#### Data listing

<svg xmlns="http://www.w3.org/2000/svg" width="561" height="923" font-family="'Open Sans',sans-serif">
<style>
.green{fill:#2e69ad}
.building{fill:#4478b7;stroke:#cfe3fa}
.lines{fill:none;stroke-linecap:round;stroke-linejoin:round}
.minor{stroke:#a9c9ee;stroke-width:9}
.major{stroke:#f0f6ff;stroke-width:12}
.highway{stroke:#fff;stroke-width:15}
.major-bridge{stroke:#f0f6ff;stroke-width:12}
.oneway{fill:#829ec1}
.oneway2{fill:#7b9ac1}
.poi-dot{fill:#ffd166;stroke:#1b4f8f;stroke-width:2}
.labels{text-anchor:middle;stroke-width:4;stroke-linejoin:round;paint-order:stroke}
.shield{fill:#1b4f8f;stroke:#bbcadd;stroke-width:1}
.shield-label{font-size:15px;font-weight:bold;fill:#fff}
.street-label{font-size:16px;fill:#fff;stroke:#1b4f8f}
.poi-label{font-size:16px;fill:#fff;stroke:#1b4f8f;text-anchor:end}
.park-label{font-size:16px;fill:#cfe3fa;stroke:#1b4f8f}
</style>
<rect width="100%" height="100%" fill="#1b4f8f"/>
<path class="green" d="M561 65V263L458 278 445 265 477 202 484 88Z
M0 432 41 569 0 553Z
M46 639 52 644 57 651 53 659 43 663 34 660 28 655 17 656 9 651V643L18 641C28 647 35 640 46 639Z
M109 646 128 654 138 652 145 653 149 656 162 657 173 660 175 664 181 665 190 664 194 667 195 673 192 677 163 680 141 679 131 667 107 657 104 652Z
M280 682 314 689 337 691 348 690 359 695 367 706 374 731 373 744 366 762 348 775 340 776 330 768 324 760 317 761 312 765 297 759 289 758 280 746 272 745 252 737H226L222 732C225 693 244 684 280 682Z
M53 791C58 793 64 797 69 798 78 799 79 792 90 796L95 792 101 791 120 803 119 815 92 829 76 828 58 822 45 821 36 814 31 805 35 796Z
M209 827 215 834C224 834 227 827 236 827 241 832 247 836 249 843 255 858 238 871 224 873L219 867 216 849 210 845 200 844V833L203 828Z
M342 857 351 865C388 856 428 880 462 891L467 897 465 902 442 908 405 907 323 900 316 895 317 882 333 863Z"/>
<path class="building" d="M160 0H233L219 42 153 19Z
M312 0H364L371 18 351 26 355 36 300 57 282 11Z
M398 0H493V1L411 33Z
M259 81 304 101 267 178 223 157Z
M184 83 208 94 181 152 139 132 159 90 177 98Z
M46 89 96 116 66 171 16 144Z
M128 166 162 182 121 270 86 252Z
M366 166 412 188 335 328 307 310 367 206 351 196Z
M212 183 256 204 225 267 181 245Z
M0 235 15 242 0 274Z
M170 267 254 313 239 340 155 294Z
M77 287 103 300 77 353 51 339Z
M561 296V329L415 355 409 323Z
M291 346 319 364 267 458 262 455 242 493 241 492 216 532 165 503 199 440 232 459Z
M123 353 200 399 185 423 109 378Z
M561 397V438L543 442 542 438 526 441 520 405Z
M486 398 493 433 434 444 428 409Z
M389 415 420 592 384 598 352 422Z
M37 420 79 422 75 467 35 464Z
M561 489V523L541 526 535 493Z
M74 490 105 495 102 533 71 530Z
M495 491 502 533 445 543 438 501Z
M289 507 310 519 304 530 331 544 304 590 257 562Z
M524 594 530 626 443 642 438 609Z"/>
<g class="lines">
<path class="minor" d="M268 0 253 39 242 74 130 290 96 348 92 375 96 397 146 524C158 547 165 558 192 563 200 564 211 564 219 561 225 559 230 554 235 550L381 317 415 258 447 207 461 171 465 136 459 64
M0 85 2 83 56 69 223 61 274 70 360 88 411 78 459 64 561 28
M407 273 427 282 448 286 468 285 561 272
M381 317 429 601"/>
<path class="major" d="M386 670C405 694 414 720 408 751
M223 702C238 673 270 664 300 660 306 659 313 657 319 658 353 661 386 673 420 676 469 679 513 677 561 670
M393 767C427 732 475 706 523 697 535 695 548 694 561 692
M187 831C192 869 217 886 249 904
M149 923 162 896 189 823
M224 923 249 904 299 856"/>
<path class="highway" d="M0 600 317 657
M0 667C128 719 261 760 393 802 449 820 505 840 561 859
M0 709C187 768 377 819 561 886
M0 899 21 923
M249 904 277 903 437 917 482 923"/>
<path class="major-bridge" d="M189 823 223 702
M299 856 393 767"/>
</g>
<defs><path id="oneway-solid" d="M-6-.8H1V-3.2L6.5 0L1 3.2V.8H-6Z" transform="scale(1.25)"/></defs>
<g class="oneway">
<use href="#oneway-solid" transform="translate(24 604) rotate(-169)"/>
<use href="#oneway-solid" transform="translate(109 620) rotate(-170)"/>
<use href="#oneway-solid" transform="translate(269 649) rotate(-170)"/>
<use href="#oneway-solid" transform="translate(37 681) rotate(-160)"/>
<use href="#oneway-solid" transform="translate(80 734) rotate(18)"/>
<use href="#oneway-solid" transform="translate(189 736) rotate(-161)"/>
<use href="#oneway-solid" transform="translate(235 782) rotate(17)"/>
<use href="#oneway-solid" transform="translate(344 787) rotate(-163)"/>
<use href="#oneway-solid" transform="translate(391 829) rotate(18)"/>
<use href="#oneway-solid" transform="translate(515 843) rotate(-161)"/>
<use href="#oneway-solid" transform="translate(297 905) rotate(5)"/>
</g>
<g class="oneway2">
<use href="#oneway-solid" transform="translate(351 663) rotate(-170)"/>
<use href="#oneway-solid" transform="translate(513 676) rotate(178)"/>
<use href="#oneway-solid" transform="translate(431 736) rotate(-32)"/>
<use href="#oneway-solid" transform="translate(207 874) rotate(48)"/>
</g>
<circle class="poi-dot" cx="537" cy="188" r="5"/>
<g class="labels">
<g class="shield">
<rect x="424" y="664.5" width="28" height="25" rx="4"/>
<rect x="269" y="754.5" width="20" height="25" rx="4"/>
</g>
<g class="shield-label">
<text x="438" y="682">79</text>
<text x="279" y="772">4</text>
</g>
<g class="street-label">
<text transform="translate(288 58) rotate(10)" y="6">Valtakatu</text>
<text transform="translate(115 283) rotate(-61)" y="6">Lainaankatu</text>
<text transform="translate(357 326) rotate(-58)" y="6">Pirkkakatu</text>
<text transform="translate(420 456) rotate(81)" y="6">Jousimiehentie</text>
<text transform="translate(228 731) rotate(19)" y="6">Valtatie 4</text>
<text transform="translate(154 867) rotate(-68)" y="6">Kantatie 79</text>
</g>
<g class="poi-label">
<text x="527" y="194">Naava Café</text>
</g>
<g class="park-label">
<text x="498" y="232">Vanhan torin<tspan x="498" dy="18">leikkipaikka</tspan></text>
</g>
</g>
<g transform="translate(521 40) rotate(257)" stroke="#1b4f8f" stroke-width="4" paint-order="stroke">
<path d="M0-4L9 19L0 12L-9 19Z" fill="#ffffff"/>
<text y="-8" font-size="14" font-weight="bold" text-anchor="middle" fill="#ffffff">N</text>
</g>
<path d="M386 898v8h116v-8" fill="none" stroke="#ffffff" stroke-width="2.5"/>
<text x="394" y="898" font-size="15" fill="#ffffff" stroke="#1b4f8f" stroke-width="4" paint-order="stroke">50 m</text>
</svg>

########

**Assignment:**
With nothing added or dropped, write out every entry.

**Written answer:**
<svg xmlns="http://www.w3.org/2000/svg" width="561" height="923" font-family="'Open Sans',sans-serif">
<style>
.green{fill:#2e69ad}
.building{fill:#4478b7;stroke:#cfe3fa}
.lines{fill:none;stroke-linecap:round;stroke-linejoin:round}
.minor{stroke:#a9c9ee;stroke-width:9}
.major{stroke:#f0f6ff;stroke-width:12}
.highway{stroke:#fff;stroke-width:15}
.major-bridge{stroke:#f0f6ff;stroke-width:12}
.oneway{fill:#829ec1}
.oneway2{fill:#7b9ac1}
.poi-dot{fill:#ffd166;stroke:#1b4f8f;stroke-width:2}
.labels{text-anchor:middle;stroke-width:4;stroke-linejoin:round;paint-order:stroke}
.shield{fill:#1b4f8f;stroke:#bbcadd;stroke-width:1}
.shield-label{font-size:15px;font-weight:bold;fill:#fff}
.street-label{font-size:16px;fill:#fff;stroke:#1b4f8f}
.poi-label{font-size:16px;fill:#fff;stroke:#1b4f8f;text-anchor:end}
.park-label{font-size:16px;fill:#cfe3fa;stroke:#1b4f8f}
</style>
<rect width="100%" height="100%" fill="#1b4f8f"/>
<path class="green" d="M561 65V263L458 278 445 265 477 202 484 88Z
M0 432 41 569 0 553Z
M46 639 52 644 57 651 53 659 43 663 34 660 28 655 17 656 9 651V643L18 641C28 647 35 640 46 639Z
M109 646 128 654 138 652 145 653 149 656 162 657 173 660 175 664 181 665 190 664 194 667 195 673 192 677 163 680 141 679 131 667 107 657 104 652Z
M280 682 314 689 337 691 348 690 359 695 367 706 374 731 373 744 366 762 348 775 340 776 330 768 324 760 317 761 312 765 297 759 289 758 280 746 272 745 252 737H226L222 732C225 693 244 684 280 682Z
M53 791C58 793 64 797 69 798 78 799 79 792 90 796L95 792 101 791 120 803 119 815 92 829 76 828 58 822 45 821 36 814 31 805 35 796Z
M209 827 215 834C224 834 227 827 236 827 241 832 247 836 249 843 255 858 238 871 224 873L219 867 216 849 210 845 200 844V833L203 828Z
M342 857 351 865C388 856 428 880 462 891L467 897 465 902 442 908 405 907 323 900 316 895 317 882 333 863Z"/>
<path class="building" d="M160 0H233L219 42 153 19Z
M312 0H364L371 18 351 26 355 36 300 57 282 11Z
M398 0H493V1L411 33Z
M259 81 304 101 267 178 223 157Z
M184 83 208 94 181 152 139 132 159 90 177 98Z
M46 89 96 116 66 171 16 144Z
M128 166 162 182 121 270 86 252Z
M366 166 412 188 335 328 307 310 367 206 351 196Z
M212 183 256 204 225 267 181 245Z
M0 235 15 242 0 274Z
M170 267 254 313 239 340 155 294Z
M77 287 103 300 77 353 51 339Z
M561 296V329L415 355 409 323Z
M291 346 319 364 267 458 262 455 242 493 241 492 216 532 165 503 199 440 232 459Z
M123 353 200 399 185 423 109 378Z
M561 397V438L543 442 542 438 526 441 520 405Z
M486 398 493 433 434 444 428 409Z
M389 415 420 592 384 598 352 422Z
M37 420 79 422 75 467 35 464Z
M561 489V523L541 526 535 493Z
M74 490 105 495 102 533 71 530Z
M495 491 502 533 445 543 438 501Z
M289 507 310 519 304 530 331 544 304 590 257 562Z
M524 594 530 626 443 642 438 609Z"/>
<g class="lines">
<path class="minor" d="M268 0 253 39 242 74 130 290 96 348 92 375 96 397 146 524C158 547 165 558 192 563 200 564 211 564 219 561 225 559 230 554 235 550L381 317 415 258 447 207 461 171 465 136 459 64
M0 85 2 83 56 69 223 61 274 70 360 88 411 78 459 64 561 28
M407 273 427 282 448 286 468 285 561 272
M381 317 429 601"/>
<path class="major" d="M386 670C405 694 414 720 408 751
M223 702C238 673 270 664 300 660 306 659 313 657 319 658 353 661 386 673 420 676 469 679 513 677 561 670
M393 767C427 732 475 706 523 697 535 695 548 694 561 692
M187 831C192 869 217 886 249 904
M149 923 162 896 189 823
M224 923 249 904 299 856"/>
<path class="highway" d="M0 600 317 657
M0 667C128 719 261 760 393 802 449 820 505 840 561 859
M0 709C187 768 377 819 561 886
M0 899 21 923
M249 904 277 903 437 917 482 923"/>
<path class="major-bridge" d="M189 823 223 702
M299 856 393 767"/>
</g>
<defs><path id="oneway-solid" d="M-6-.8H1V-3.2L6.5 0L1 3.2V.8H-6Z" transform="scale(1.25)"/></defs>
<g class="oneway">
<use href="#oneway-solid" transform="translate(24 604) rotate(-169)"/>
<use href="#oneway-solid" transform="translate(109 620) rotate(-170)"/>
<use href="#oneway-solid" transform="translate(269 649) rotate(-170)"/>
<use href="#oneway-solid" transform="translate(37 681) rotate(-160)"/>
<use href="#oneway-solid" transform="translate(80 734) rotate(18)"/>
<use href="#oneway-solid" transform="translate(189 736) rotate(-161)"/>
<use href="#oneway-solid" transform="translate(235 782) rotate(17)"/>
<use href="#oneway-solid" transform="translate(344 787) rotate(-163)"/>
<use href="#oneway-solid" transform="translate(391 829) rotate(18)"/>
<use href="#oneway-solid" transform="translate(515 843) rotate(-161)"/>
<use href="#oneway-solid" transform="translate(297 905) rotate(5)"/>
</g>
<g class="oneway2">
<use href="#oneway-solid" transform="translate(351 663) rotate(-170)"/>
<use href="#oneway-solid" transform="translate(513 676) rotate(178)"/>
<use href="#oneway-solid" transform="translate(431 736) rotate(-32)"/>
<use href="#oneway-solid" transform="translate(207 874) rotate(48)"/>
</g>
<circle class="poi-dot" cx="537" cy="188" r="5"/>
<g class="labels">
<g class="shield">
<rect x="424" y="664.5" width="28" height="25" rx="4"/>
<rect x="269" y="754.5" width="20" height="25" rx="4"/>
</g>
<g class="shield-label">
<text x="438" y="682">79</text>
<text x="279" y="772">4</text>
</g>
<g class="street-label">
<text transform="translate(288 58) rotate(10)" y="6">Valtakatu</text>
<text transform="translate(115 283) rotate(-61)" y="6">Lainaankatu</text>
<text transform="translate(357 326) rotate(-58)" y="6">Pirkkakatu</text>
<text transform="translate(420 456) rotate(81)" y="6">Jousimiehentie</text>
<text transform="translate(228 731) rotate(19)" y="6">Valtatie 4</text>
<text transform="translate(154 867) rotate(-68)" y="6">Kantatie 79</text>
</g>
<g class="poi-label">
<text x="527" y="194">Naava Café</text>
</g>
<g class="park-label">
<text x="498" y="232">Vanhan torin<tspan x="498" dy="18">leikkipaikka</tspan></text>
</g>
</g>
<g transform="translate(521 40) rotate(257)" stroke="#1b4f8f" stroke-width="4" paint-order="stroke">
<path d="M0-4L9 19L0 12L-9 19Z" fill="#ffffff"/>
<text y="-8" font-size="14" font-weight="bold" text-anchor="middle" fill="#ffffff">N</text>
</g>
<path d="M386 898v8h116v-8" fill="none" stroke="#ffffff" stroke-width="2.5"/>
<text x="394" y="898" font-size="15" fill="#ffffff" stroke="#1b4f8f" stroke-width="4" paint-order="stroke">50 m</text>
</svg>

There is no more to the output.